Available records below:

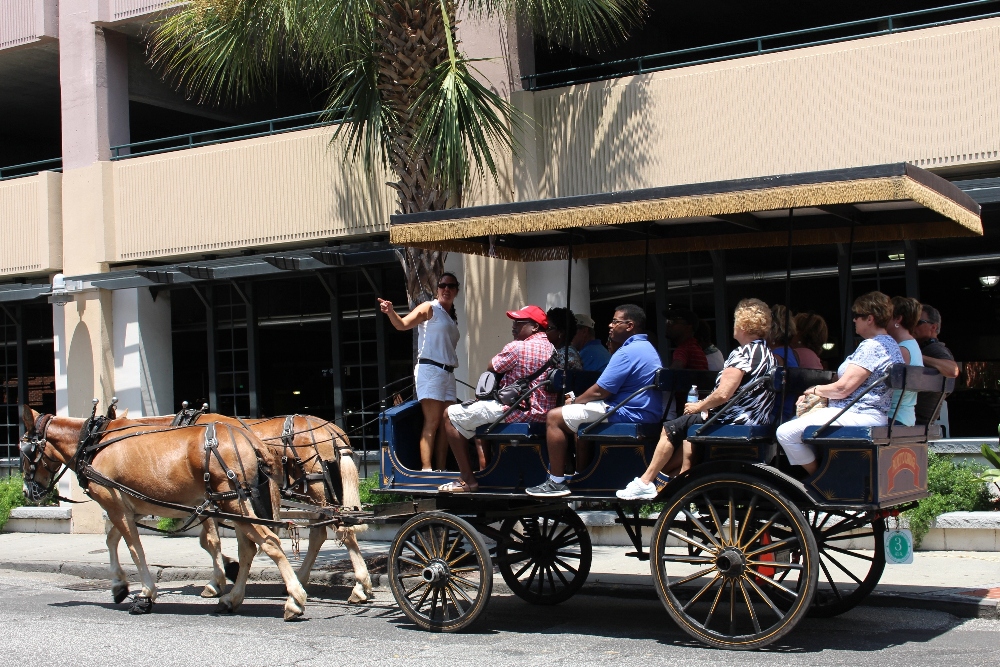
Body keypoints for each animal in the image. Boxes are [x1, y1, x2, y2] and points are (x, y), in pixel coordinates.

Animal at [19, 408, 306, 620]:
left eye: (25, 451)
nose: (27, 491)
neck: (93, 444)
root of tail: (250, 440)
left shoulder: (115, 506)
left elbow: (135, 549)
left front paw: (145, 595)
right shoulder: (130, 507)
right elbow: (111, 540)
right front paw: (119, 585)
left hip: (234, 503)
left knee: (269, 542)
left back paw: (294, 599)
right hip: (237, 506)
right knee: (249, 548)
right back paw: (233, 598)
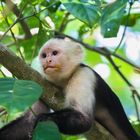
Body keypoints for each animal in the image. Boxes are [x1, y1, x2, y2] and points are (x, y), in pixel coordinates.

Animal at [0, 38, 139, 140]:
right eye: (44, 55)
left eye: (54, 53)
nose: (47, 60)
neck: (64, 80)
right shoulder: (41, 83)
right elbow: (27, 122)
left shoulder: (83, 74)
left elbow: (84, 119)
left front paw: (42, 119)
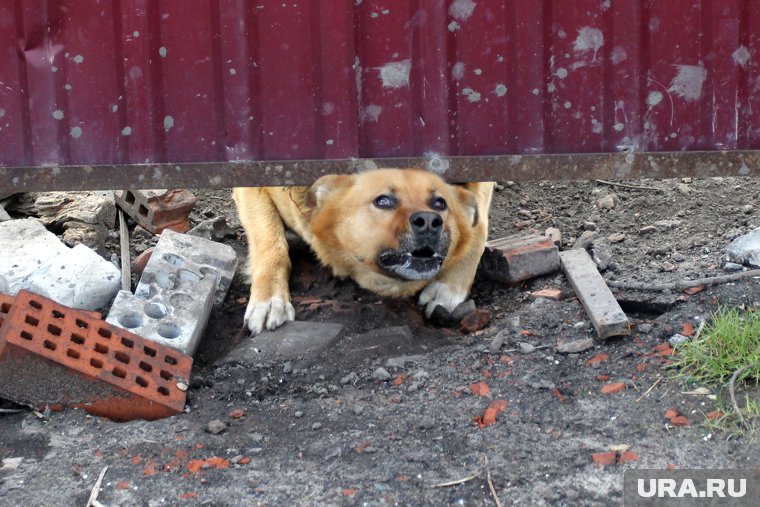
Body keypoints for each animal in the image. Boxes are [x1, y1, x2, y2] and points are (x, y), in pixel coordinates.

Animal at [232, 171, 492, 336]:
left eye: (439, 203)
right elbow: (271, 246)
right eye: (383, 201)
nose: (428, 222)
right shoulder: (252, 184)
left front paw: (449, 287)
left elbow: (477, 225)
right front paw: (269, 298)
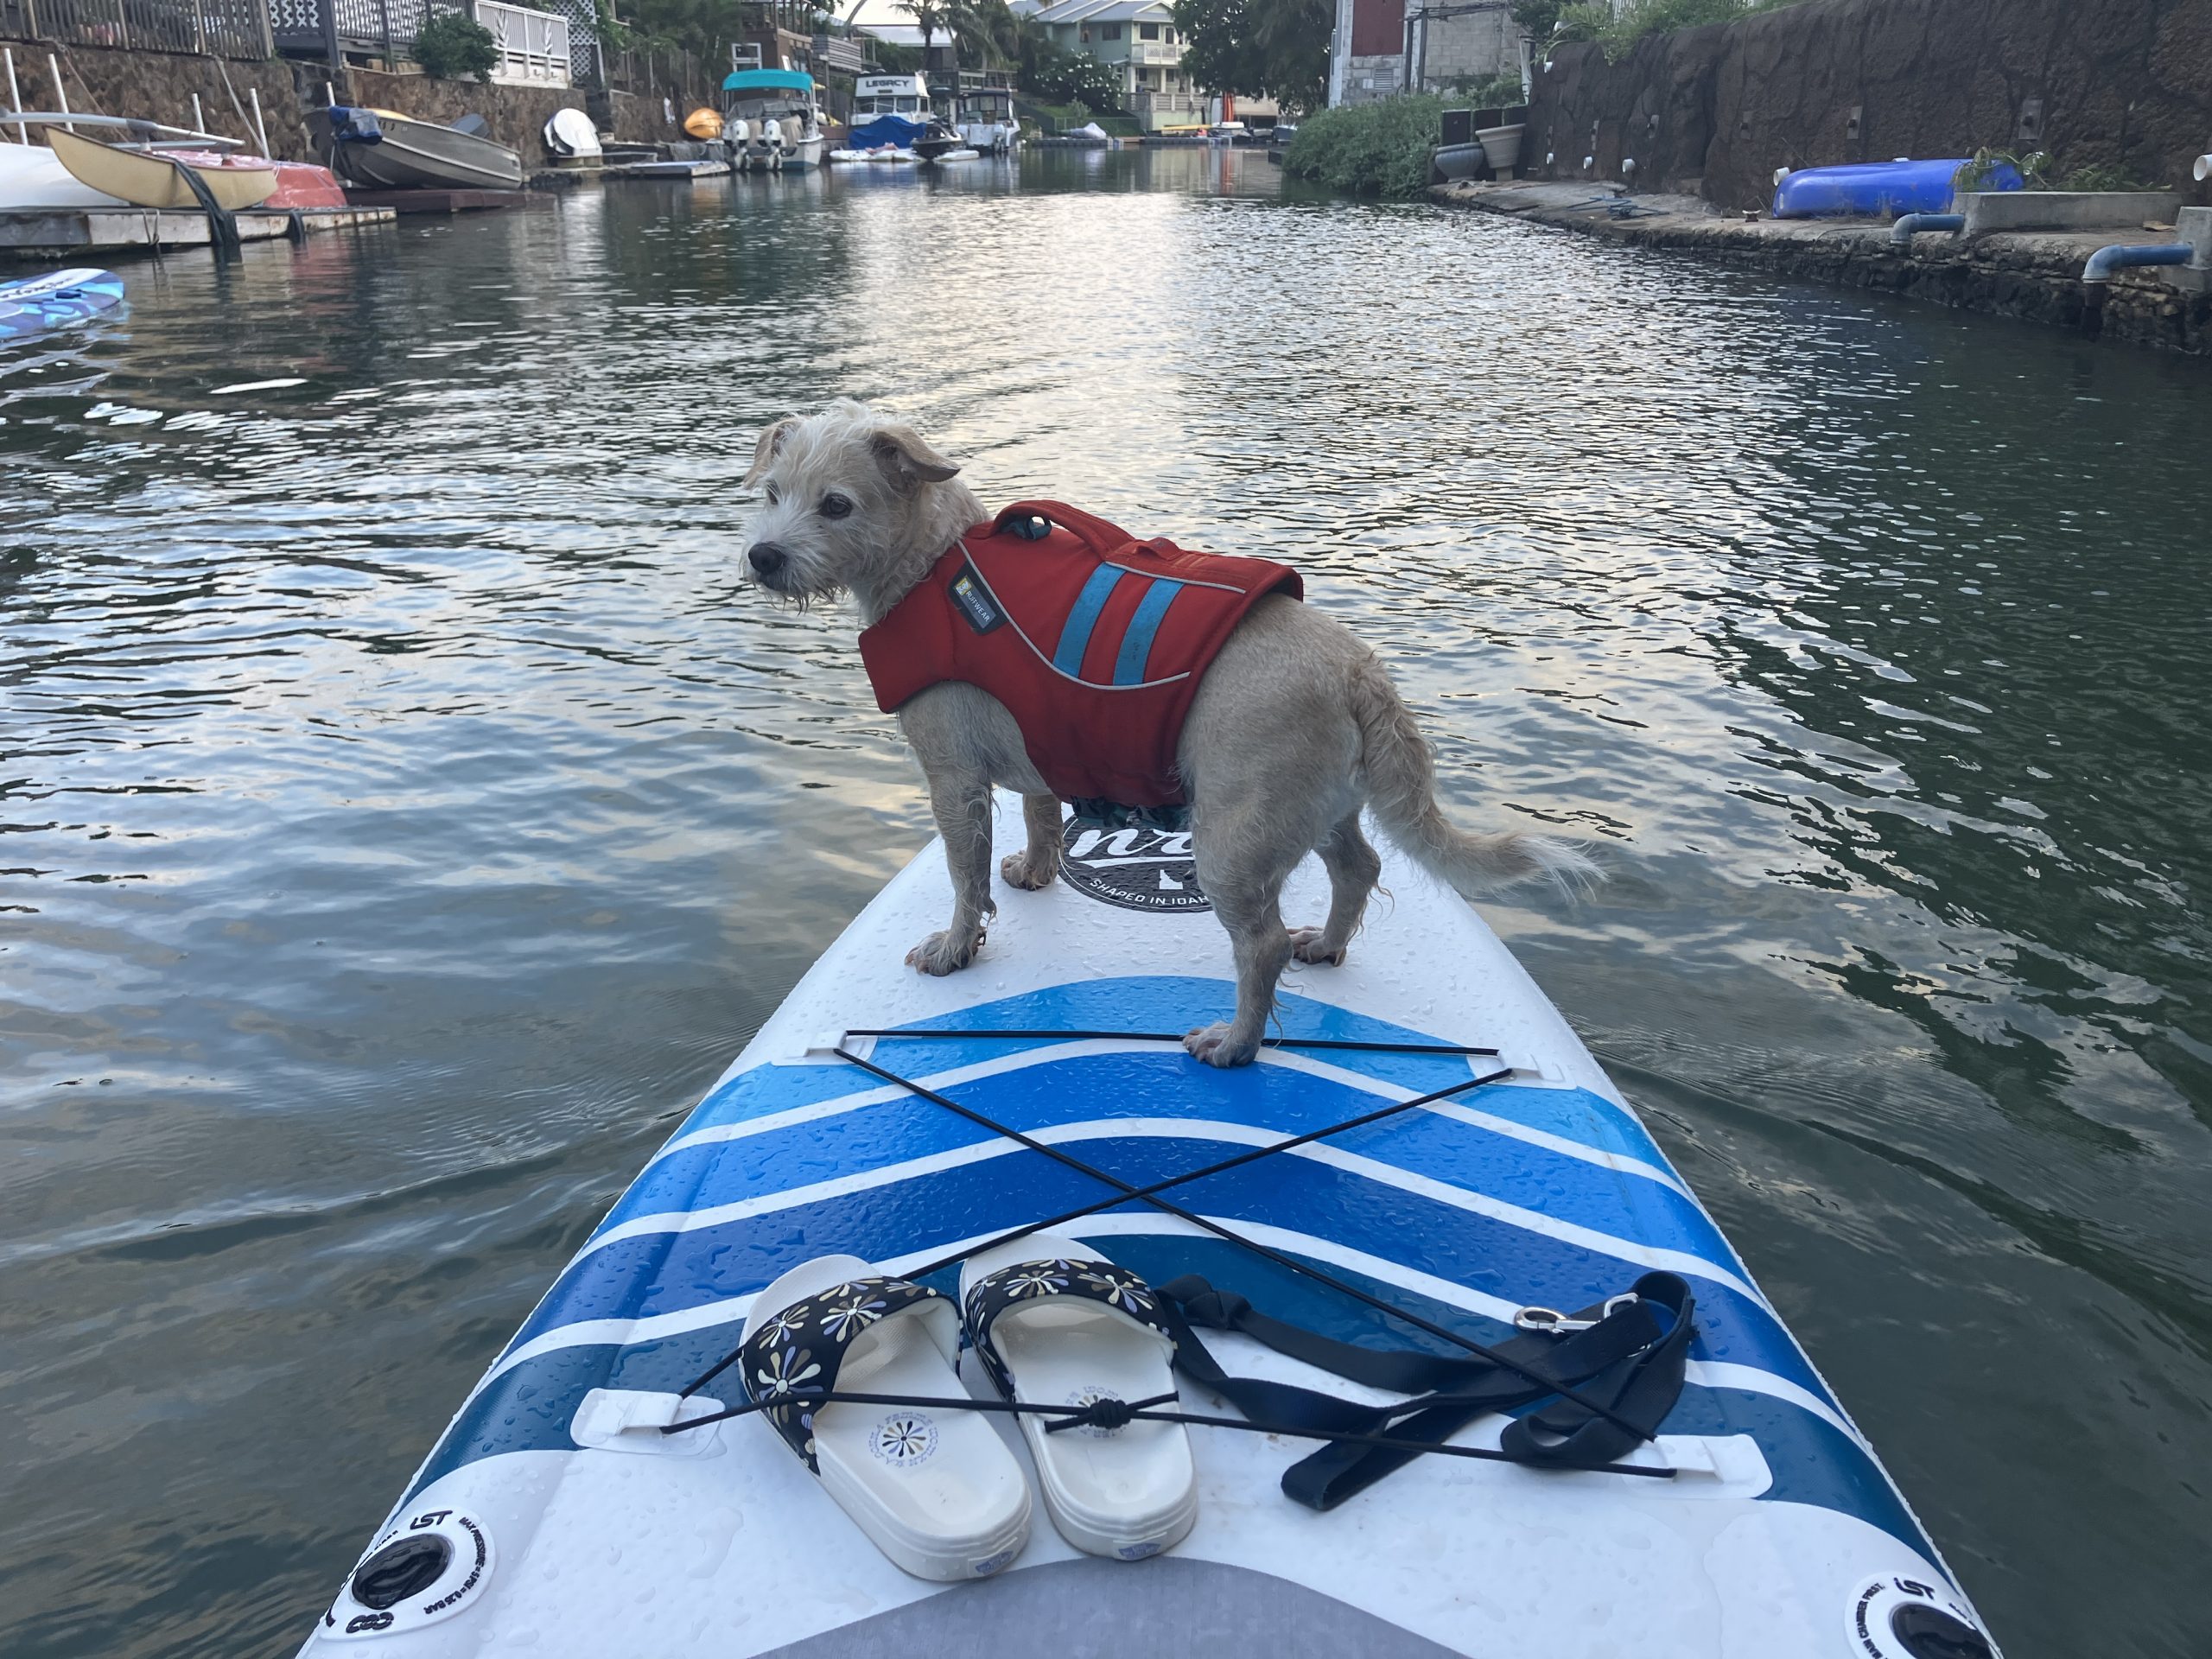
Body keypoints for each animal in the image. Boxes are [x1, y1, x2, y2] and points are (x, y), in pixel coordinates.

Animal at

End of Available records.

• Task: Collect from the data above every line that includes "elbow".

• Problem solution:
left elbow: (135, 549)
right elbow: (111, 540)
right elbow: (27, 122)
left elbow: (84, 119)
right elbow: (271, 246)
left elbow: (477, 225)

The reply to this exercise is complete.